▸ Problem statement:
Return all of the data exactly, omitting any images.

▸ Input data:
'''
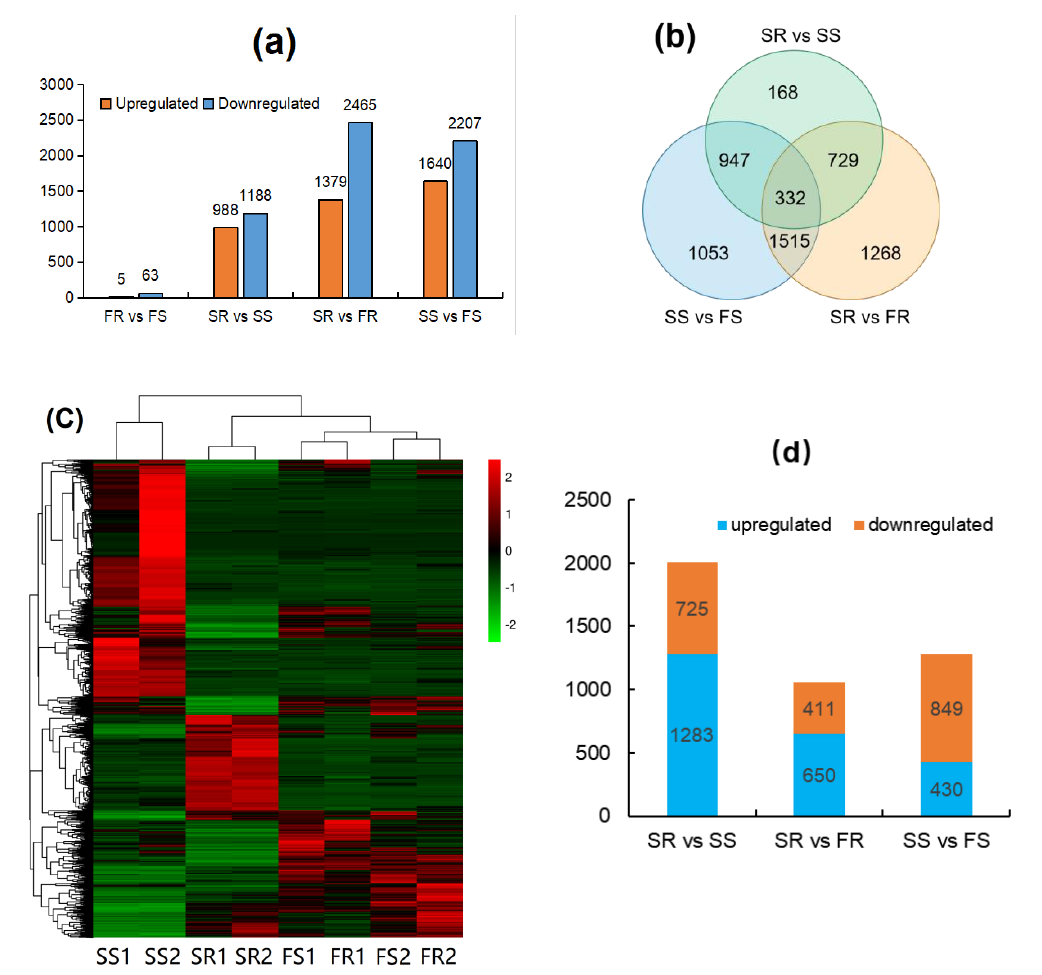
Figure 4. Differentially expressed gene analysis of FR, SR, FS and SS. ( a ) DEGs in statistics for FR vs. FS, SR vs. SS, SS vs. FS and SR vs. FR. The ordinate value represents the number of DEG. ( b ) Venn diagram depicting co-expressed and specific expressed DEGs in the pairwise comparisons: SR vs. SS, SS vs. FS and SR vs. FR. ( c ) Heatmap of the selected 2008 (322, 947 and 729) common DEGs. The color scale represents Z-score. ( d ) The upregulated and downregulated genes in the 2008 common DEGs. The ordinate value represents the number of co-DEG.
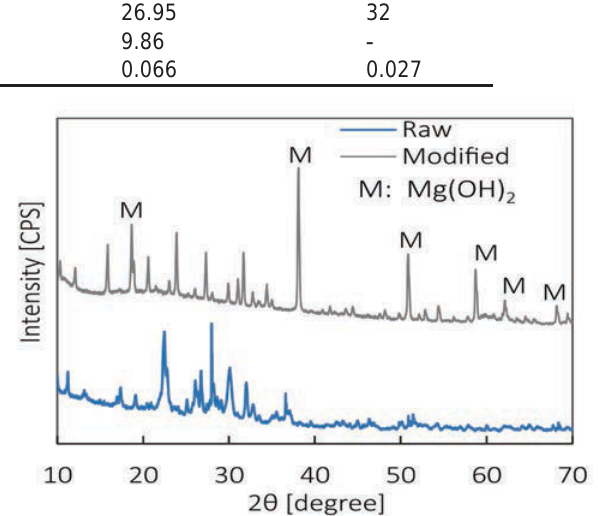
Fig. 4. The XRD pattern of raw and modified TUSH-ZEO Table 3. Elemental analysis of the natural minerals with modification of Elements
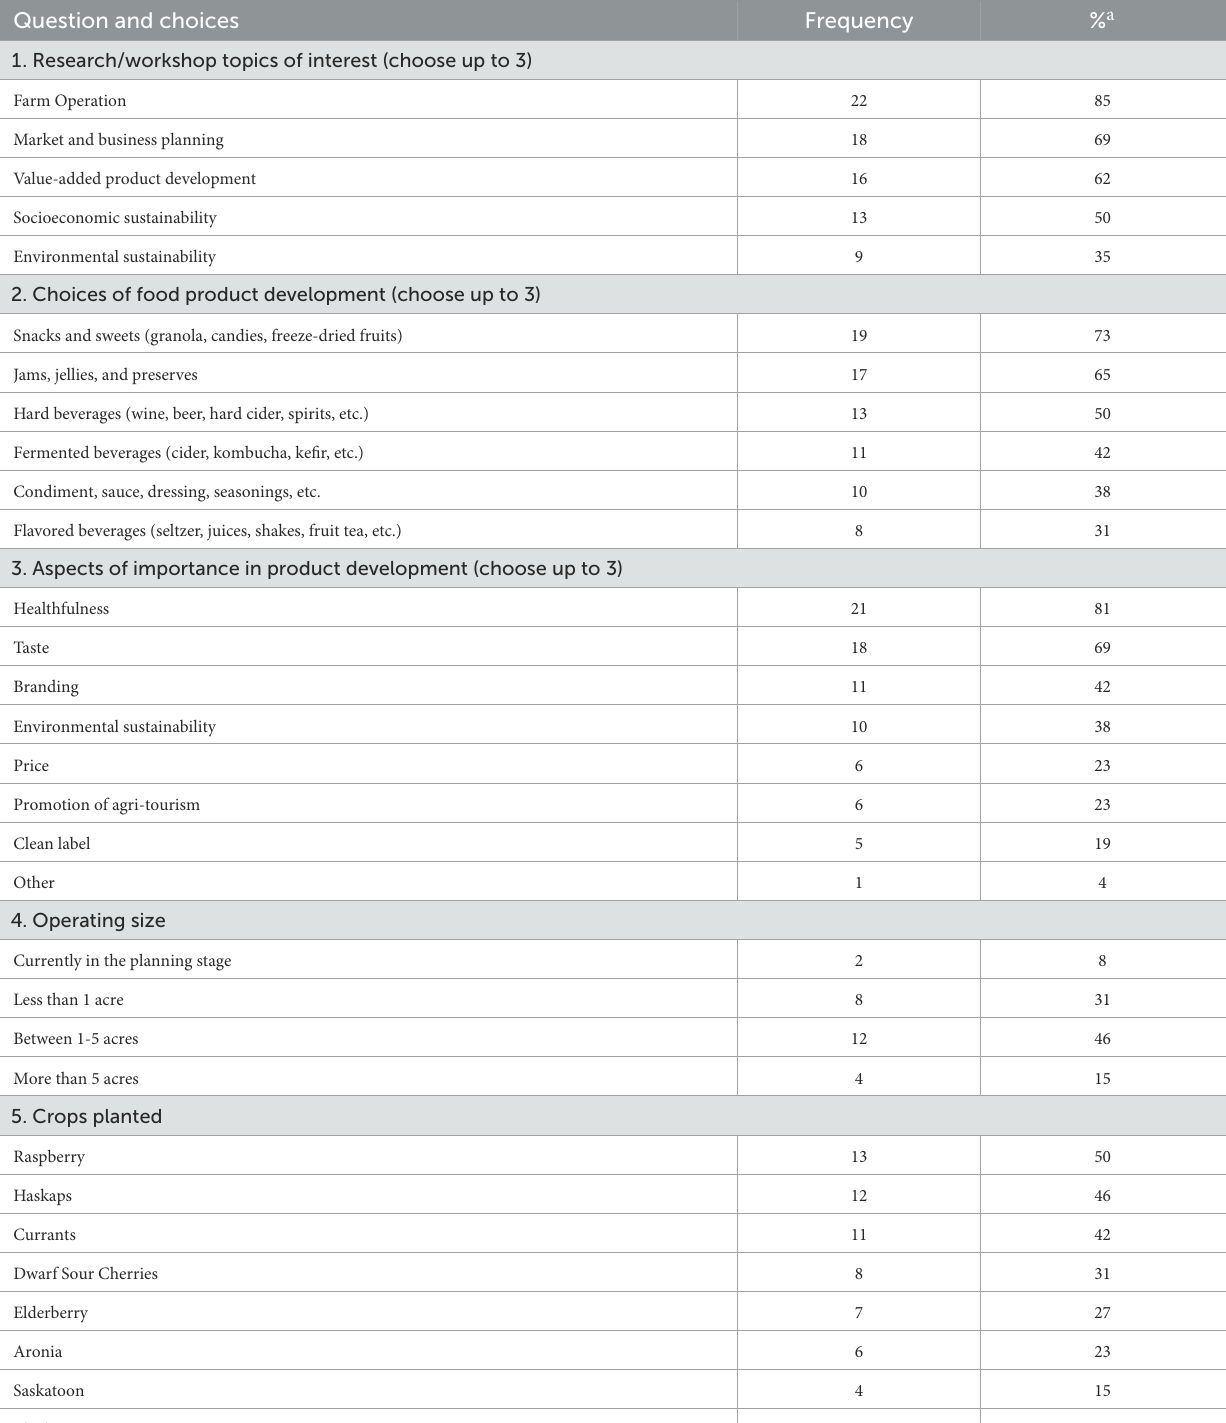
TABLE 1 Quantitative results from the survey with specialty fruit growers in Montana and Utah. Question and choices Frequency %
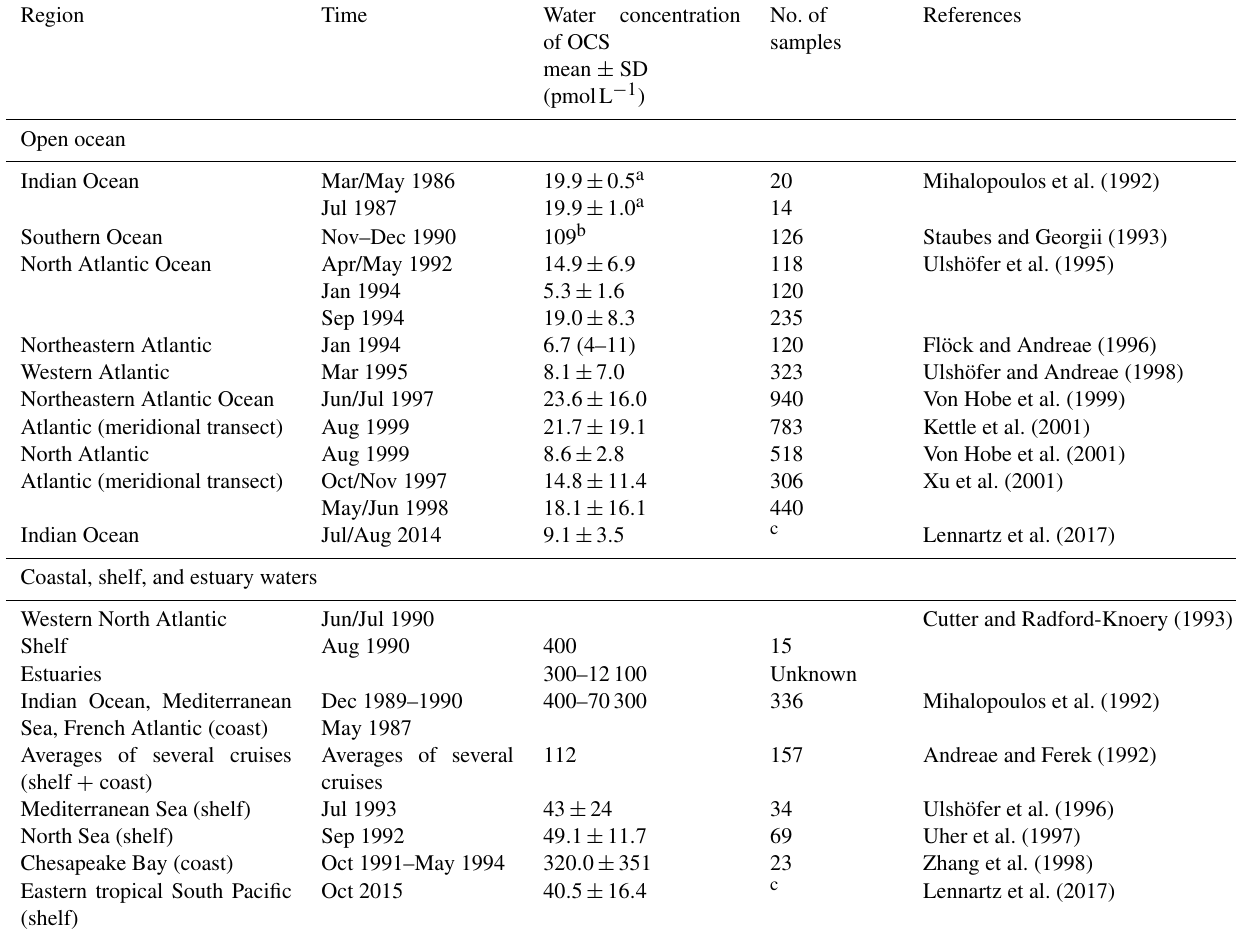
Table 3. Measurements of OCS water concentration at the ocean surface (0–5m) in the open ocean as well as coastal, shelf, and estuary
'''
▸ Your solution:
Figure 4. Differentially expressed gene analysis of FR, SR, FS and SS. ( a ) DEGs in statistics for FR vs. FS, SR vs. SS, SS vs. FS and SR vs. FR. The ordinate value represents the number of DEG. ( b ) Venn diagram depicting co-expressed and specific expressed DEGs in the pairwise comparisons: SR vs. SS, SS vs. FS and SR vs. FR. ( c ) Heatmap of the selected 2008 (322, 947 and 729) common DEGs. The color scale represents Z-score. ( d ) The upregulated and downregulated genes in the 2008 common DEGs. The ordinate value represents the number of co-DEG.
Fig. 4. The XRD pattern of raw and modified TUSH-ZEO Table 3. Elemental analysis of the natural minerals with modification of Elements
TABLE 1 Quantitative results from the survey with specialty fruit growers in Montana and Utah. Question and choices Frequency %
Table 3. Measurements of OCS water concentration at the ocean surface (0–5m) in the open ocean as well as coastal, shelf, and estuary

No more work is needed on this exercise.